7. An internal biological time estimation program which enables information processing equipment to perform:

a molecular timetable storage procedure for storing molecular timetables each of which specifies a circadian expression curve showing time-course change in the expression product quantity of a circadian oscillatory gene contained in a predetermined portion of a predetermined biological species;

a data input procedure for inputting the gene product quantity data of the circadian oscillatory genes contained in a specimen sampled from said predetermined portion of the biological individual; and

an internal biological time derivation procedure for obtaining internal biological time information including judgment as to whether or not the biological individual suffers a circadian rhythm disorder, and when the biological individual does not suffer a circadian rhythm disorder, an estimated internal biological time of the biological individual, through comparison between the input measurement data and the circadian expression curve specified by the molecular timetable;

said information processing equipment being provided for estimating internal biological time of the biological individual on the basis of gene product quantity data as measured in standard specimens sampled from individuals.

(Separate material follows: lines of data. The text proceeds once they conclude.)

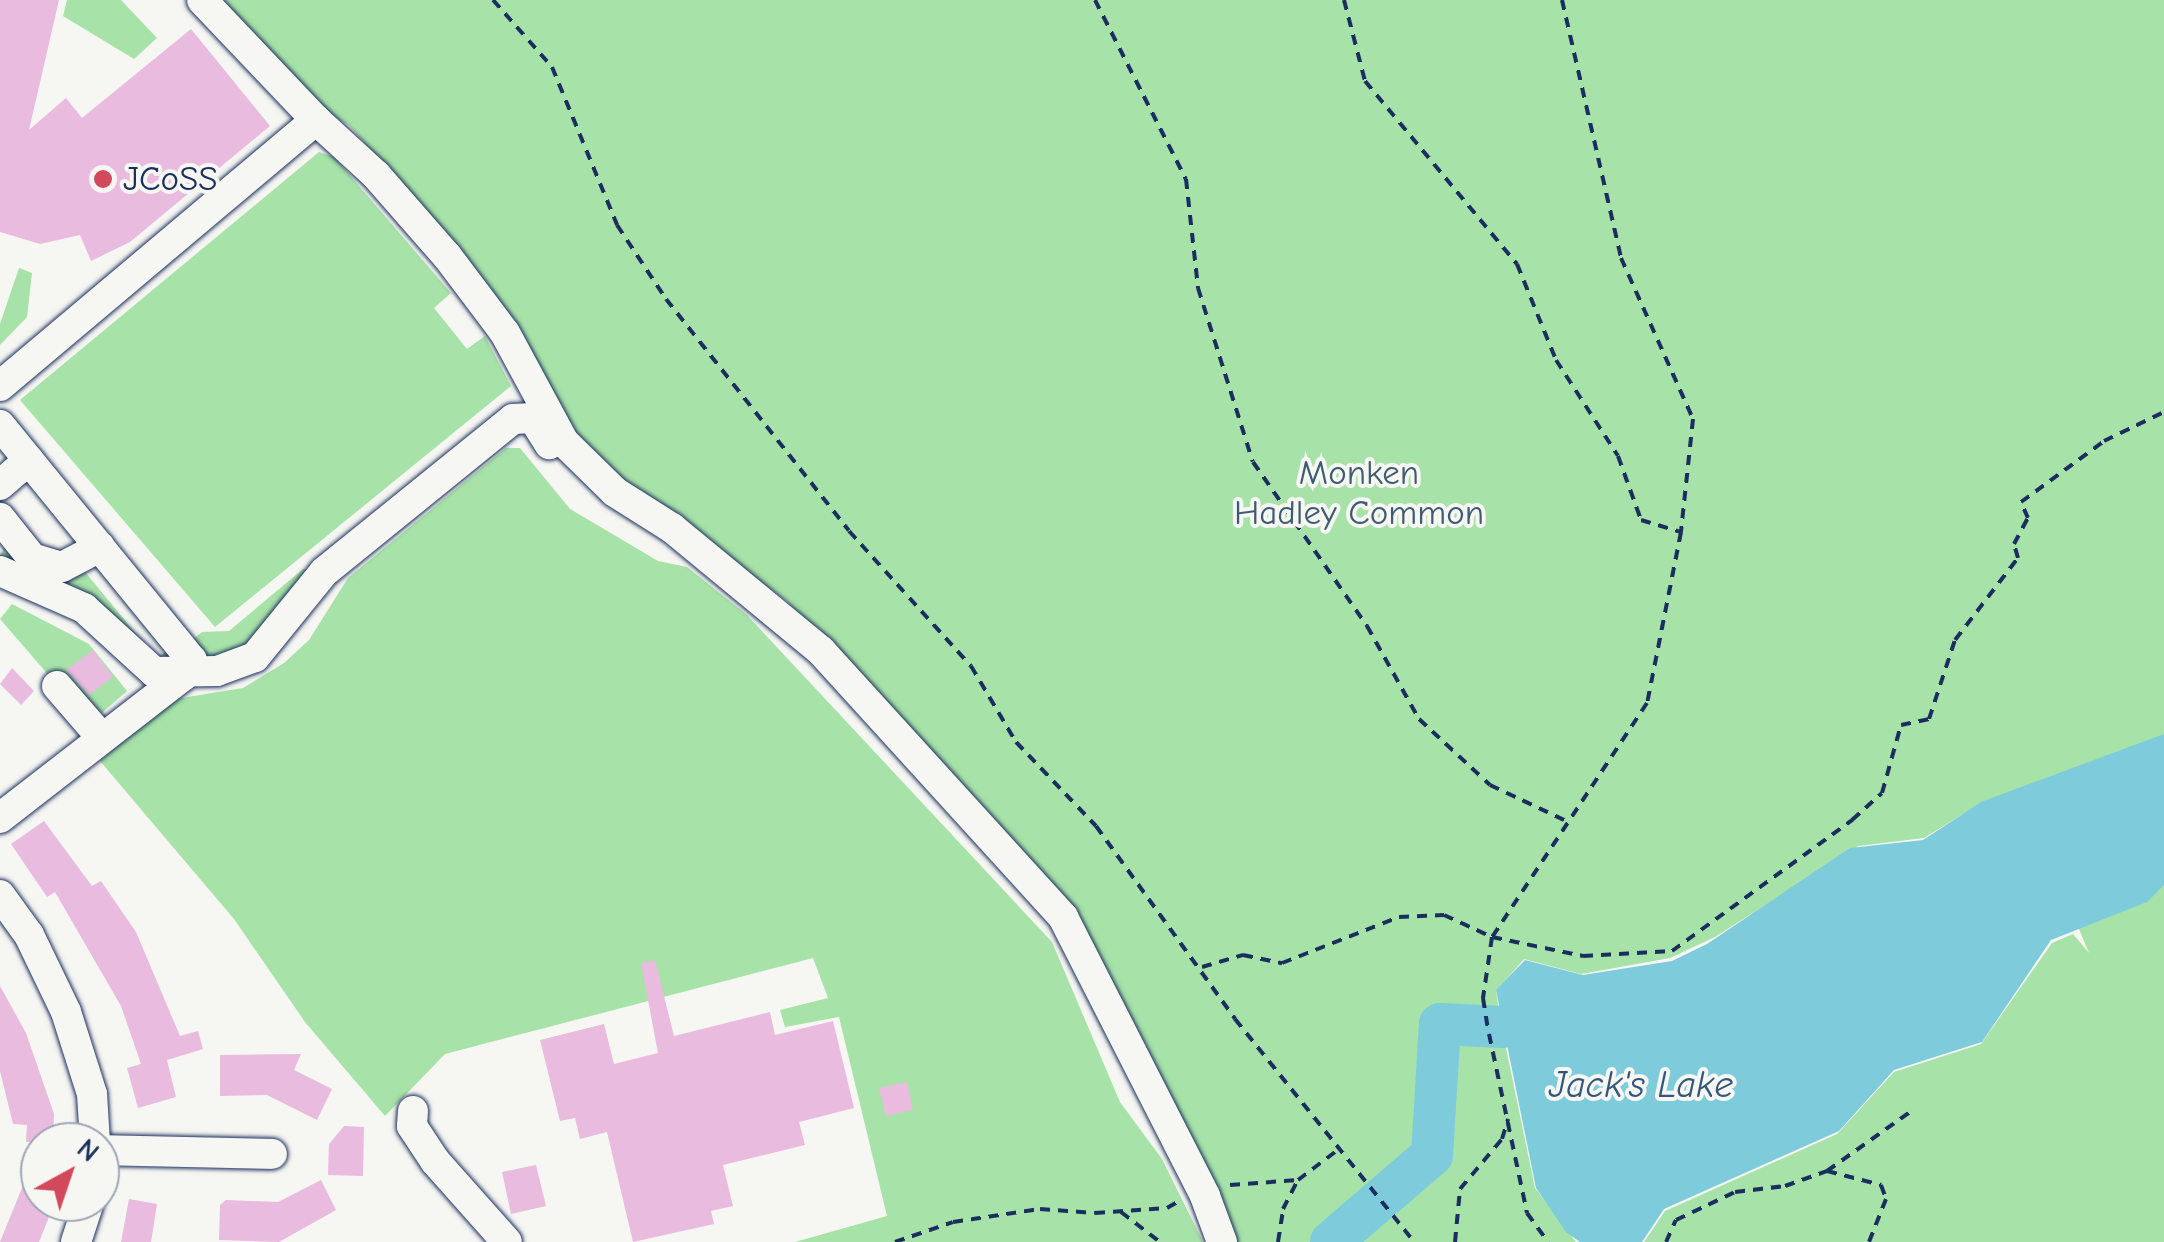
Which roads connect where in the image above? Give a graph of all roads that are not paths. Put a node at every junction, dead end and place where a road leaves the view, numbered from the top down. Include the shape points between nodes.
1 (202, 0) edge
2 (316, 120) junction
3 (0, 386) edge
4 (0, 426) edge
5 (29, 460) junction
6 (0, 485) edge
7 (0, 518) edge
8 (100, 547) junction
9 (707, 556) junction
10 (0, 571) edge
11 (183, 676) junction
12 (57, 686) dead end
13 (102, 738) junction
14 (0, 818) edge
15 (0, 895) edge
16 (413, 1111) dead end
17 (94, 1122) edge
18 (120, 1150) edge
19 (272, 1154) dead end
20 (507, 1242) edge
21 (1222, 1242) edge

1 - 2 street
2 - 3 street
2 - 9 street via 376,174 447,256 505,333 564,442 615,492
4 - 5 street
5 - 6 street
5 - 8 street
7 - 8 street via 32,558 62,566
8 - 11 street via 192,660
9 - 11 street via 654,535 591,495 533,418 513,419 324,572 255,658
9 - 21 street via 821,651 1063,917
10 - 11 street via 84,608 154,672
11 - 13 street
12 - 13 street
13 - 14 street
15 - 17 street via 29,935 66,1012 92,1094
16 - 20 street via 412,1126 435,1161
18 - 19 street

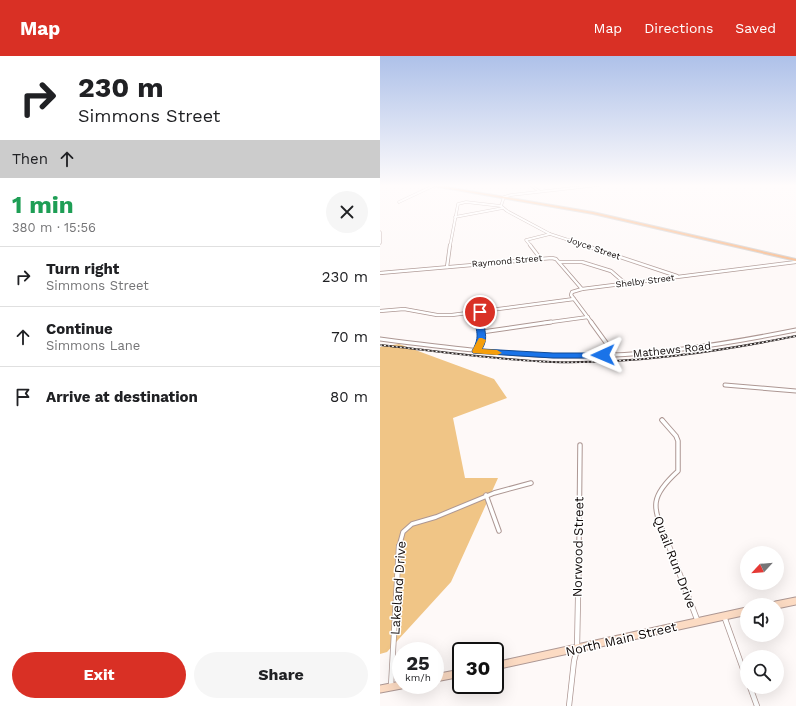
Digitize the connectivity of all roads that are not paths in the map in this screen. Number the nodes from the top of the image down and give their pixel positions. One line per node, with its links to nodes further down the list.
1 (463, 215): 4 (street)
2 (516, 215): 6 (street, Joyce Street)
3 (604, 215): 9 (main road)
4 (455, 217): 11 (street)
5 (380, 232): 7 (street)
6 (550, 234): 8 (street); 13 (street, Joyce Street)
7 (380, 243)
8 (540, 258): 10 (street, Raymond Street); 11 (street, Raymond Street)
9 (796, 261): 13 (street, Shelby Street)
10 (559, 262): 14 (street, Raymond Street); 15 (street)
11 (447, 267): 12 (street, Raymond Street)
12 (380, 273)
13 (678, 277): 14 (street, Shelby Street)
14 (626, 284): 15 (street, Shelby Street)
15 (582, 289): 16 (street)
16 (574, 300): 18 (street); 19 (street)
17 (380, 311): 18 (street)
18 (480, 312): 21 (street)
19 (588, 317): 21 (street); 24 (street)
20 (796, 330): 24 (street, Mathews Road)
21 (482, 332): 23 (street)
22 (380, 340): 23 (street, Mathews Road)
23 (476, 351): 24 (street, Mathews Road)
24 (615, 355)
25 (725, 385): 26 (street)
26 (796, 391)
27 (662, 420): 36 (street, Quail Run Drive)
28 (580, 445): 37 (street, Norwood Street)
29 (531, 483): 30 (street, Lakeland Drive)
30 (486, 495): 31 (street); 40 (street, Lakeland Drive)
31 (500, 531)
32 (796, 601): 33 (street)
33 (784, 603)
34 (740, 613): 35 (street, North Main Street)
35 (724, 616): 36 (street, North Main Street); 38 (street)
36 (698, 622): 37 (street, North Main Street)
37 (577, 649): 39 (street, North Main Street); 43 (street, Norwood Street)
38 (740, 661)
39 (504, 664)
40 (391, 686): 41 (street)
41 (380, 689)
42 (753, 694): 44 (street)
43 (569, 706)
44 (757, 706)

8. An internal biological time estimation system which enables generation of a molecular timetable for estimating internal biological time of a biological individual on the basis of gene product quantity data as measured in standard specimens sampled from individuals and estimation of internal biological time of the biological individual on the basis of gene product quantity data as measured in a specimen sampled from the biological individual; said system being characterized by comprising:

a server computer installed in an information center for providing internal biological time information, and

a terminal computer connected to the server computer so as to transmit and receive information therebetween, wherein the server computer includes: standard data input means for inputting gene product quantity data of standard specimens each sampled from a predetermined portion of each of a plurality of individuals of a predetermined biological species; circadian oscillatory gene selection means for selecting, from among the genes which are expressed in the aforementioned standard specimens, circadian oscillatory genes whose time-course change in gene product quantity data approximates a cosine curve having a predetermined period; circadian expression curve selection means for selecting, from among a plurality of cosine curves having different phases and sharing a specific period, a circadian expression curve which is similar to the pattern of time-course change in the expression product quantity of each of the above-selected circadian oscillatory genes; registration means for registering, as a standard molecular time of the circadian oscillatory gene, a point in time at which the circadian expression curve reaches the maximum, in the molecular timetable used for estimating the internal biological time, and also for registering, in the molecular timetable, an average value and standard deviation, both calculated for each circadian oscillatory gene, of the expression product quantity data, as a standard expression quantity and standard variation of the circadian oscillatory gene, respectively; measurement data input means for inputting the gene product quantity data of the circadian oscillatory genes contained in the specimen sampled from the said predetermined portion of the biological individual; internal biological time derivation means for obtaining internal biological time information including judgment as to whether or not the biological individual suffers a circadian rhythm disorder, and when the biological individual does not suffer a circadian rhythm disorder, an estimated internal biological time of the biological individual, through comparison between the input measurement data and the circadian expression curve specified by the molecular timetable; and internal biological time transmission means for transmitting the obtained internal biological time information to the terminal computer.